*** Begin section ***
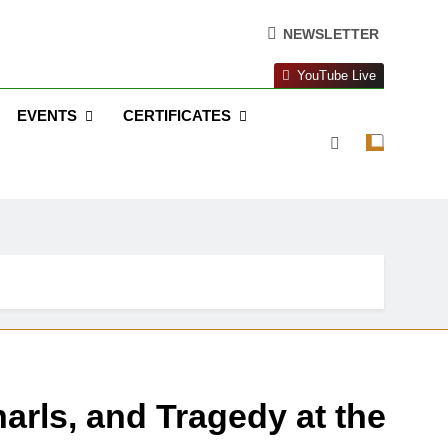
NEWSLETTER
YouTube Live
EVENTS
CERTIFICATES
arls, and Tragedy at the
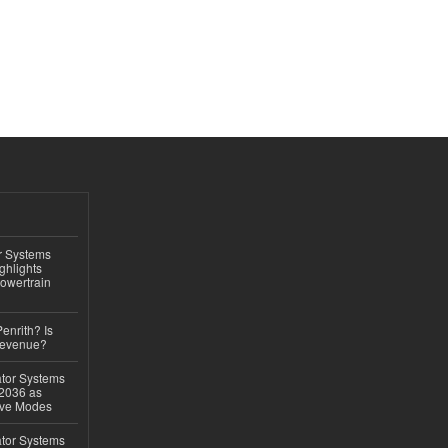
r Systems
ghlights
owertrain
Penrith? Is
Revenue?
ator Systems
 2036 as
ive Modes
ator Systems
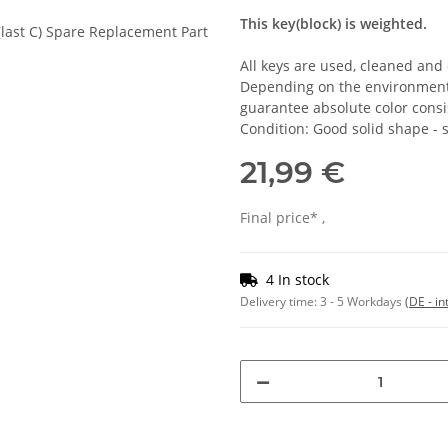
This key(block) is weighted.
All keys are used, cleaned and
Depending on the environmental
guarantee absolute color consi
Condition: Good solid shape -
21,99 €
Final price* ,
4 In stock
Delivery time:
3 - 5 Workdays
(DE - in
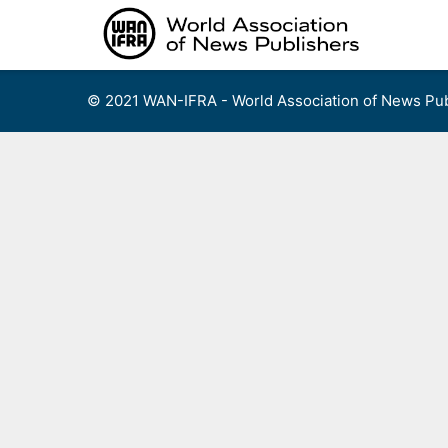
Skip
to
content
© 2021 WAN-IFRA - World Association of News Pub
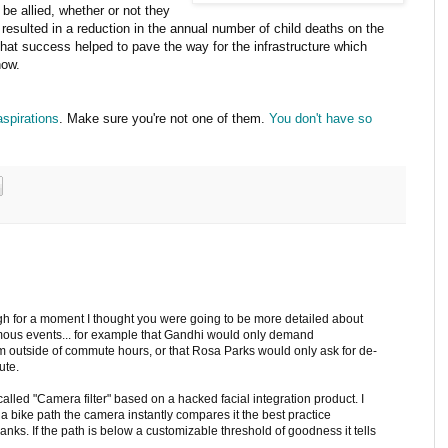
be allied, whether or not they
s resulted in a reduction in the annual number of child deaths on the
 That success helped to pave the way for the infrastructure which
now.
aspirations
. Make sure you're not one of them.
You don't have so
gh for a moment I thought you were going to be more detailed about
amous events... for example that Gandhi would only demand
outside of commute hours, or that Rosa Parks would only ask for de-
ute.
 called "Camera filter" based on a hacked facial integration product. I
of a bike path the camera instantly compares it the best practice
nks. If the path is below a customizable threshold of goodness it tells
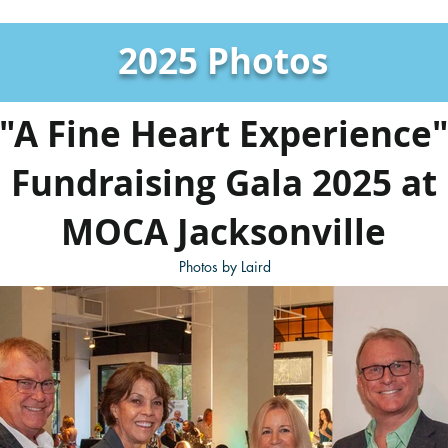
2025 Photos
"A Fine Heart Experience
Fundraising Gala 2025 at
MOCA Jacksonville
Photos by Laird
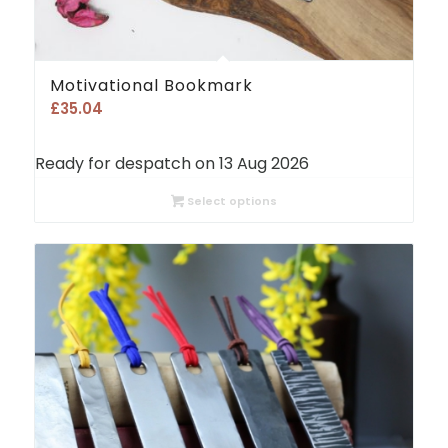
Motivational Bookmark
£
35.04
Ready for despatch on 13 Aug 2026
Select options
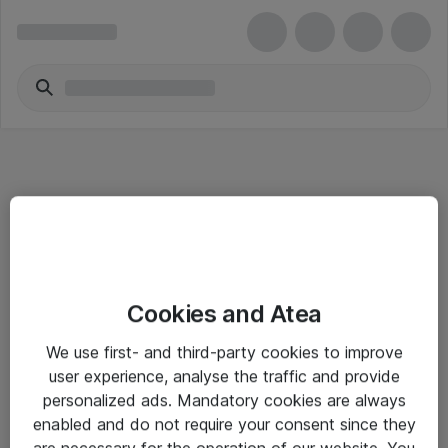
Informasjon
Cookies and Atea
Salgsbetingelser
We use first- and third-party cookies to improve
Sjekkliste ved mottak av gods
user experience, analyse the traffic and provide
Personvernserklæring
personalized ads. Mandatory cookies are always
enabled and do not require your consent since they
are necessary for the operation of our website. You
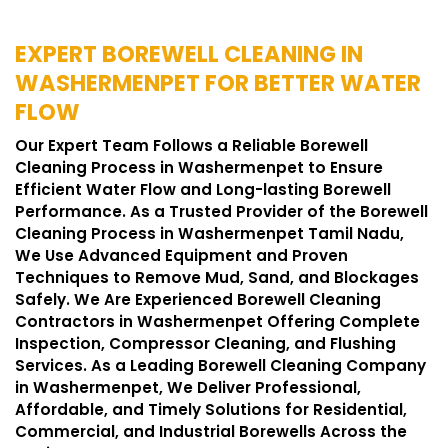
EXPERT BOREWELL CLEANING IN
WASHERMENPET FOR BETTER WATER
FLOW
Our Expert Team Follows a Reliable Borewell
Cleaning Process in Washermenpet to Ensure
Efficient Water Flow and Long-lasting Borewell
Performance. As a Trusted Provider of the Borewell
Cleaning Process in Washermenpet Tamil Nadu,
We Use Advanced Equipment and Proven
Techniques to Remove Mud, Sand, and Blockages
Safely. We Are Experienced Borewell Cleaning
Contractors in Washermenpet Offering Complete
Inspection, Compressor Cleaning, and Flushing
Services. As a Leading Borewell Cleaning Company
in Washermenpet, We Deliver Professional,
Affordable, and Timely Solutions for Residential,
Commercial, and Industrial Borewells Across the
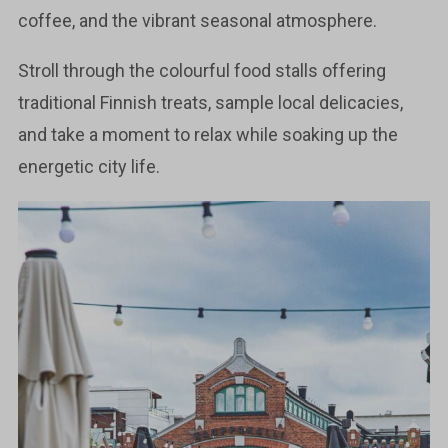
coffee, and the vibrant seasonal atmosphere.
Stroll through the colourful food stalls offering
traditional Finnish treats, sample local delicacies,
and take a moment to relax while soaking up the
energetic city life.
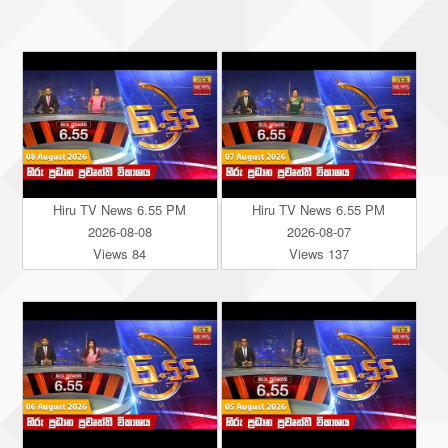
Hiru TV News 6.55 PM
Hiru TV News 6.55 PM
2026-08-08
2026-08-07
Views 84
Views 137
*** End section ***
(Activity) Give back the entries above exactly as they stand. Leave the images out.

(Expected answer)
NEWSLETTER
YouTube Live
EVENTS
CERTIFICATES
arls, and Tragedy at the
r Systems
ghlights
owertrain
Penrith? Is
Revenue?
ator Systems
 2036 as
ive Modes
ator Systems
This key(block) is weighted.
All keys are used, cleaned and
Depending on the environmental
guarantee absolute color consi
Condition: Good solid shape -
21,99 €
Final price* ,
4 In stock
Delivery time:
3 - 5 Workdays
(DE - in
Skip
to
content
© 2021 WAN-IFRA - World Association of News Pub
be allied, whether or not they
s resulted in a reduction in the annual number of child deaths on the
 That success helped to pave the way for the infrastructure which
now.
aspirations
. Make sure you're not one of them.
You don't have so
gh for a moment I thought you were going to be more detailed about
amous events... for example that Gandhi would only demand
outside of commute hours, or that Rosa Parks would only ask for de-
ute.
 called "Camera filter" based on a hacked facial integration product. I
of a bike path the camera instantly compares it the best practice
nks. If the path is below a customizable threshold of goodness it tells
2025 Photos
"A Fine Heart Experience
Fundraising Gala 2025 at
MOCA Jacksonville
Photos by Laird
Motivational Bookmark
£
35.04
Ready for despatch on 13 Aug 2026
Select options
Informasjon
Cookies and Atea
Salgsbetingelser
We use first- and third-party cookies to improve
Sjekkliste ved mottak av gods
user experience, analyse the traffic and provide
Personvernserklæring
personalized ads. Mandatory cookies are always
enabled and do not require your consent since they
are necessary for the operation of our website. You
EXPERT BOREWELL CLEANING IN
WASHERMENPET FOR BETTER WATER
FLOW
Our Expert Team Follows a Reliable Borewell
Cleaning Process in Washermenpet to Ensure
Efficient Water Flow and Long-lasting Borewell
Performance. As a Trusted Provider of the Borewell
Cleaning Process in Washermenpet Tamil Nadu,
We Use Advanced Equipment and Proven
Techniques to Remove Mud, Sand, and Blockages
Safely. We Are Experienced Borewell Cleaning
Contractors in Washermenpet Offering Complete
Inspection, Compressor Cleaning, and Flushing
Services. As a Leading Borewell Cleaning Company
in Washermenpet, We Deliver Professional,
Affordable, and Timely Solutions for Residential,
Commercial, and Industrial Borewells Across the
coffee, and the vibrant seasonal atmosphere.
Stroll through the colourful food stalls offering
traditional Finnish treats, sample local delicacies,
and take a moment to relax while soaking up the
energetic city life.
Hiru TV News 6.55 PM
Hiru TV News 6.55 PM
2026-08-08
2026-08-07
Views 84
Views 137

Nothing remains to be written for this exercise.